### Structured pose outputs
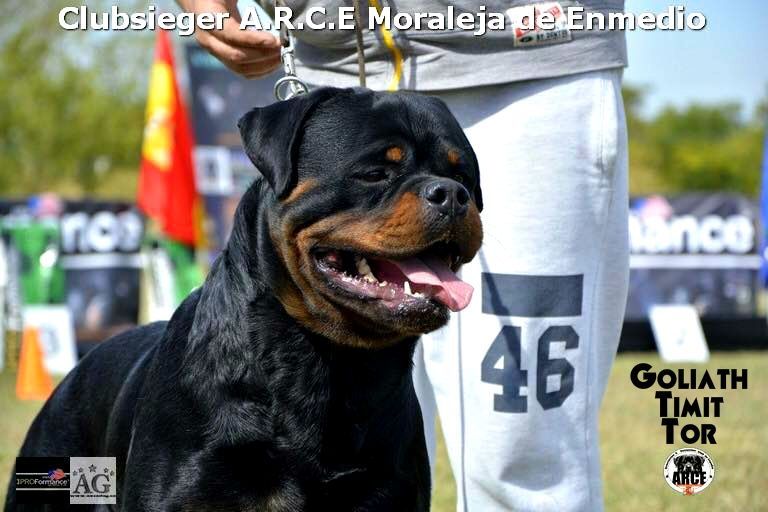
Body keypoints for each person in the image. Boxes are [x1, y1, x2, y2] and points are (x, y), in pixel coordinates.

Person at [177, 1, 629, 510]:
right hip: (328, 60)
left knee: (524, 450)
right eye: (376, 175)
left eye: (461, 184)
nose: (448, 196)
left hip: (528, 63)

### Required action
This exercise calls for the records to be given again exactly, without the images.

### Task answer
Body keypoints for each person in the image. Boxes are [x1, y1, x2, y2] and points are (x, y), in pixel coordinates.

Person at [177, 1, 629, 510]:
right hip: (328, 60)
left knee: (524, 450)
right eye: (376, 175)
left eye: (461, 184)
nose: (448, 196)
left hip: (528, 63)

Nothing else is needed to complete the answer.